▶ READING TEXT
BEGIN
To further confirm the role of Rac1 in cocaine-induced spine plasticity in NAc, we repeated our morphological experiments using the floxed Rac1 mice. Consistent with our Rac1-dn results, HSV-Cre knockdown of Rac1 selectively in the NAc increased total spine density, and this increase was largely due to an increase in thin spines, with no changes observed in the density of stubby or mushroom spines (Fig. 4m).

We next used our photoactivatible Rac1 mutants to further explore the role of Rac1 in regulation of NAc neuron spine density in a more temporally precise manner. Brief light stimulation of animals injected intra-NAc with HSV-Rac1-pa following each injection of cocaine blocked the cocaine induction of spines (9.36 ± 0.306 spines per 10 μm (n=5 mice) vs. 9.78 ± 0.1059 for GFP saline controls (n=4 mice)) compared to the light insensitive mutant HSV-Rac1-pa(C450A) (12.0 ± 0.970 spines per 10 μm vs. 12.5 ± 0.343 for GFP cocaine; n=4 mice per group; F3,16=9.26, p<0.001; analyzed by ANOVA). These findings demonstrate that preventing the transient decrease in Rac1 activity in the NAc is sufficient to block cocaine-induced structural plasticity of medium spiny neurons.

Discussion

The findings of this study provide fundamentally novel insight into the molecular basis by which cocaine induces dendritic spine plasticity in the NAc. The data establish that downregulation of Rac1 activity induced by repeated cocaine is both necessary and sufficient for the cocaine-mediated increase in thin dendritic spines on NAc medium spiny neurons. The transient reduction in Rac1 signaling enhances actin turnover, as evidenced by the decrease in the inactive (phosphorylated) form of cofilin, which leads to more coflin activity and more thin spines. Our results also directly relate such downregulation of Rac1 signaling, and enhanced cofilin activity, in the NAc to greater sensitivity to the rewarding effects of cocaine. Indeed, the use of Rac1-pa, which allowed the novel manipulation of an intracellular signaling protein in real time in vivo, made it possible to examine the structural and behavioral consequences of the highly transient cocaine-induced decrease in Rac1 activity selectively within the adult NAc.
END
▶ STUDY MATERIAL
BEGIN
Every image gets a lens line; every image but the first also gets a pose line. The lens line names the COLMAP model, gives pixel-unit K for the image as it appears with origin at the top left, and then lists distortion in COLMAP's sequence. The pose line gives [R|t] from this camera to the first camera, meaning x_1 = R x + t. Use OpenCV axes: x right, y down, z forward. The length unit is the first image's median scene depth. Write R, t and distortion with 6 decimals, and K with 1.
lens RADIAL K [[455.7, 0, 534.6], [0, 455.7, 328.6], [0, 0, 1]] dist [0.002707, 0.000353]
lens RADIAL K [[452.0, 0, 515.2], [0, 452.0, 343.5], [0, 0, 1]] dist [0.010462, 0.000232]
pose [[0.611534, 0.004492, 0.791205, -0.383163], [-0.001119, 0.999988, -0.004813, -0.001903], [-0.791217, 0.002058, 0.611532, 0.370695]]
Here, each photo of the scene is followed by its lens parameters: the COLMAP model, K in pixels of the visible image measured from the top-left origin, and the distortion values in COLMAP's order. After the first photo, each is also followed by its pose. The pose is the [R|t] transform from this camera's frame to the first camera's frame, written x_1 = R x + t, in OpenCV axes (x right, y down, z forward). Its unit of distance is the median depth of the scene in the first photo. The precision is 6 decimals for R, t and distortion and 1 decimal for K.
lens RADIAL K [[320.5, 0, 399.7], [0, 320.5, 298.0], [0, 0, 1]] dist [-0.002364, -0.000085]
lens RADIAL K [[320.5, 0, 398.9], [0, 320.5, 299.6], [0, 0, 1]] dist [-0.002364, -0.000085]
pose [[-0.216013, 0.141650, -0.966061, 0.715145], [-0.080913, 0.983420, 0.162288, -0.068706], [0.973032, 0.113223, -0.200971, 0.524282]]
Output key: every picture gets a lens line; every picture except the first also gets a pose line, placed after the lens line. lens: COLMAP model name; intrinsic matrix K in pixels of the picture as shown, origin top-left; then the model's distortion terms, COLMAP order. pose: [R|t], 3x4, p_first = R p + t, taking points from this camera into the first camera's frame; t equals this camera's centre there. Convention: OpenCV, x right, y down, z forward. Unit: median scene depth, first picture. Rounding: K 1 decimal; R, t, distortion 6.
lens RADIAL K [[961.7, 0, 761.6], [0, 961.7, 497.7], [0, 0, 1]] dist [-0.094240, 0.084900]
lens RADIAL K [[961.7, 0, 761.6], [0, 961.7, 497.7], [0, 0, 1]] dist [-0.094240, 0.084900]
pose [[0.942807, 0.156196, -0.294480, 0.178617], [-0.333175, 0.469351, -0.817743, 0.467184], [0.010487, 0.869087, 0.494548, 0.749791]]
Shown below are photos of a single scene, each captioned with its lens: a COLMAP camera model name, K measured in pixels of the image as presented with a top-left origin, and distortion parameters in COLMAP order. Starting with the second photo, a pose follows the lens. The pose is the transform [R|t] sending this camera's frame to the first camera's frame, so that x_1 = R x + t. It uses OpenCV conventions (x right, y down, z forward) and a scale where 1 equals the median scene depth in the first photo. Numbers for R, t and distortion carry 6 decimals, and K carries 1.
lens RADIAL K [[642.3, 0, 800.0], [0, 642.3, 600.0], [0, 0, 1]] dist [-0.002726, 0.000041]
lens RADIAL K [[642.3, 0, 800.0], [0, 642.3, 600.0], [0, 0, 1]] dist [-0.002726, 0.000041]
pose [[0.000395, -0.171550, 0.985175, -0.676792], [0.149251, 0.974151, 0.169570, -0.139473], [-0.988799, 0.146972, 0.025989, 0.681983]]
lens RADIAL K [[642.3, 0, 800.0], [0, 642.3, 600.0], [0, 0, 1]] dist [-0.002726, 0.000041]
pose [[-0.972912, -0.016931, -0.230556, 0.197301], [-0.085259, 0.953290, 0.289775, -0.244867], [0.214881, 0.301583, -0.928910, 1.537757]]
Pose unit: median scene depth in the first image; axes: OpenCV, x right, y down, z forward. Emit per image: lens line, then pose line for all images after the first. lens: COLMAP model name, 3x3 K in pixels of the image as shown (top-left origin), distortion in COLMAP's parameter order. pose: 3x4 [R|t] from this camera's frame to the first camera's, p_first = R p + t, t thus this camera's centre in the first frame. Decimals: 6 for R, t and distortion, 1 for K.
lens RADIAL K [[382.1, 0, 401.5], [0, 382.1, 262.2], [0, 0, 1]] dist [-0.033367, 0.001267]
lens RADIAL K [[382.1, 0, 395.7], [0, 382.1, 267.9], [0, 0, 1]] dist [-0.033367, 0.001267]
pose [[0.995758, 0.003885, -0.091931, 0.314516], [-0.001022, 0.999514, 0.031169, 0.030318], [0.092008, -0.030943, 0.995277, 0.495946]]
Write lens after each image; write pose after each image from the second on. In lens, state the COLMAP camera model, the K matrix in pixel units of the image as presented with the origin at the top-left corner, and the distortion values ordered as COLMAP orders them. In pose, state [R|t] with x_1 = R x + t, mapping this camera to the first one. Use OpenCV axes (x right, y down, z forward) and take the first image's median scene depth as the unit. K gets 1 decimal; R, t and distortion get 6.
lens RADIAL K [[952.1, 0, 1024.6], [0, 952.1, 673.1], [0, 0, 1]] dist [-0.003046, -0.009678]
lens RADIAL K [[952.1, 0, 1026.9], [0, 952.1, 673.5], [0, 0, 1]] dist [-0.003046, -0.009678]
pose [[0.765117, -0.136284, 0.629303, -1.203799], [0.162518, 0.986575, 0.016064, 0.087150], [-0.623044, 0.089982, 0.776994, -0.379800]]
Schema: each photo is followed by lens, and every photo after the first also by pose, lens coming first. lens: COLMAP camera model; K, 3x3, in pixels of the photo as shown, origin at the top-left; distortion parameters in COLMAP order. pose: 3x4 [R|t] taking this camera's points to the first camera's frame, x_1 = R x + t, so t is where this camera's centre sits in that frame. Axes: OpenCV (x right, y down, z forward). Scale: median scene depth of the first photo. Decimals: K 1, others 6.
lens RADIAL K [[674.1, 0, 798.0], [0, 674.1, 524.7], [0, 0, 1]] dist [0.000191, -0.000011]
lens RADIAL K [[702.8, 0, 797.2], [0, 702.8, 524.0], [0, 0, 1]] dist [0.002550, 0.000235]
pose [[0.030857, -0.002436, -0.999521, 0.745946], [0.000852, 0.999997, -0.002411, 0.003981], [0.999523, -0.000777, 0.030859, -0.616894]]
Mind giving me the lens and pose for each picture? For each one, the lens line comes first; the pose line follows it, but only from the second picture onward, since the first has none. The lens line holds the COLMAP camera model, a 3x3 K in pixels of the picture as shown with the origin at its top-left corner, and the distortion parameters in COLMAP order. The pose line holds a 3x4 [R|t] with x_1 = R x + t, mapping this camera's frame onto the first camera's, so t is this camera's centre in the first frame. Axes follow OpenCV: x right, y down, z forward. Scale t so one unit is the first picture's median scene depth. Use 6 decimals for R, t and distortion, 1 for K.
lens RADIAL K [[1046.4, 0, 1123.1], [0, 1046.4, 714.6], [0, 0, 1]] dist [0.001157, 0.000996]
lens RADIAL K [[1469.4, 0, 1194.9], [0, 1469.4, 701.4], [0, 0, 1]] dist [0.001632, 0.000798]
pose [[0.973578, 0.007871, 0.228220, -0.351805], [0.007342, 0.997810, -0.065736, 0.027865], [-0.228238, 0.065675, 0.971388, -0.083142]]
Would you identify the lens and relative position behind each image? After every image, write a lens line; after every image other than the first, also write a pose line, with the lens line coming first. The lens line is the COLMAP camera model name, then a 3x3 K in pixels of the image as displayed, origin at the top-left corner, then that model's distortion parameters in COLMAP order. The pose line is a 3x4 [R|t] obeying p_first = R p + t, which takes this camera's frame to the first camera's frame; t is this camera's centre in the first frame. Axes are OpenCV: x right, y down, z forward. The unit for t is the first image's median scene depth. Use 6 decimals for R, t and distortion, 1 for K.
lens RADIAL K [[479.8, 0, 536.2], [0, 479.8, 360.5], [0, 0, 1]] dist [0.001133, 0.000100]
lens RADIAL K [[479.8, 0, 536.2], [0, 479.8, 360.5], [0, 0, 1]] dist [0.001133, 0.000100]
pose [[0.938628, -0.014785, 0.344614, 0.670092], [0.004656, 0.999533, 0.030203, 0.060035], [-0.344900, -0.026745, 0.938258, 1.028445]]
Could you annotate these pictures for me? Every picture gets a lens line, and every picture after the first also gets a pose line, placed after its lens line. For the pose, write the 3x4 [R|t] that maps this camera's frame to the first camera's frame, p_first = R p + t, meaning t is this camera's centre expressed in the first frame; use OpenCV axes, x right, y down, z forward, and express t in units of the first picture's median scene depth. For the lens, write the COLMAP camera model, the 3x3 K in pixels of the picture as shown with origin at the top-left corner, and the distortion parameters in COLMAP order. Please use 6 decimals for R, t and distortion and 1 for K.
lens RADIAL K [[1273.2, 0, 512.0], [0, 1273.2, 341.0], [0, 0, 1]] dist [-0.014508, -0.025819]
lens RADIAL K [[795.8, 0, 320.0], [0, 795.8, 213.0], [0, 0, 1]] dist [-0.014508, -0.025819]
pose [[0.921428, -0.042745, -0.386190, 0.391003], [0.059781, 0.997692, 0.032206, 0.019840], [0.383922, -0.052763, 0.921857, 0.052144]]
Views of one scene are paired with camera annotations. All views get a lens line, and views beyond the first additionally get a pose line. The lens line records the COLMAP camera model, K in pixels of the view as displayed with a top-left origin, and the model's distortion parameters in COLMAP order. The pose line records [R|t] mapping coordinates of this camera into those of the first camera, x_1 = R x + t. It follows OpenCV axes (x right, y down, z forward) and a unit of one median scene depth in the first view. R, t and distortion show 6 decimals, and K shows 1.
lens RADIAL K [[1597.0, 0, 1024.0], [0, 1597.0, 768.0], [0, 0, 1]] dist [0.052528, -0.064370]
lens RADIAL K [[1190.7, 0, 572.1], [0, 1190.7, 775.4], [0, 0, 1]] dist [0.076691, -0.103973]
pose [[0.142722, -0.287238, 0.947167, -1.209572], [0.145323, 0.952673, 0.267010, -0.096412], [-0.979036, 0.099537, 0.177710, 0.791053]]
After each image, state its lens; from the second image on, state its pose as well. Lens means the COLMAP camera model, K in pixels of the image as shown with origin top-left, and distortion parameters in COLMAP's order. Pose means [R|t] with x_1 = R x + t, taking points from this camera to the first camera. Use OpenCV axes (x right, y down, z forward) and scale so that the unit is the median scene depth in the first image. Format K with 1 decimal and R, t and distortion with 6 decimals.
END
▶ CHECK YOUR UNDERSTANDING
1. According to the text on Rac1 and cocaine, what does the transient reduction in Rac1 signaling enhance?
2. Write out the part of the text on Rac1 and cocaine between "To further confirm" and "spines (Fig. 4m).", inclusive.

▶ EXERCISE RESPONSES
1. Actin turnover.

2.
To further confirm the role of Rac1 in cocaine-induced spine plasticity in NAc, we repeated our morphological experiments using the floxed Rac1 mice. Consistent with our Rac1-dn results, HSV-Cre knockdown of Rac1 selectively in the NAc increased total spine density, and this increase was largely due to an increase in thin spines, with no changes observed in the density of stubby or mushroom spines (Fig. 4m).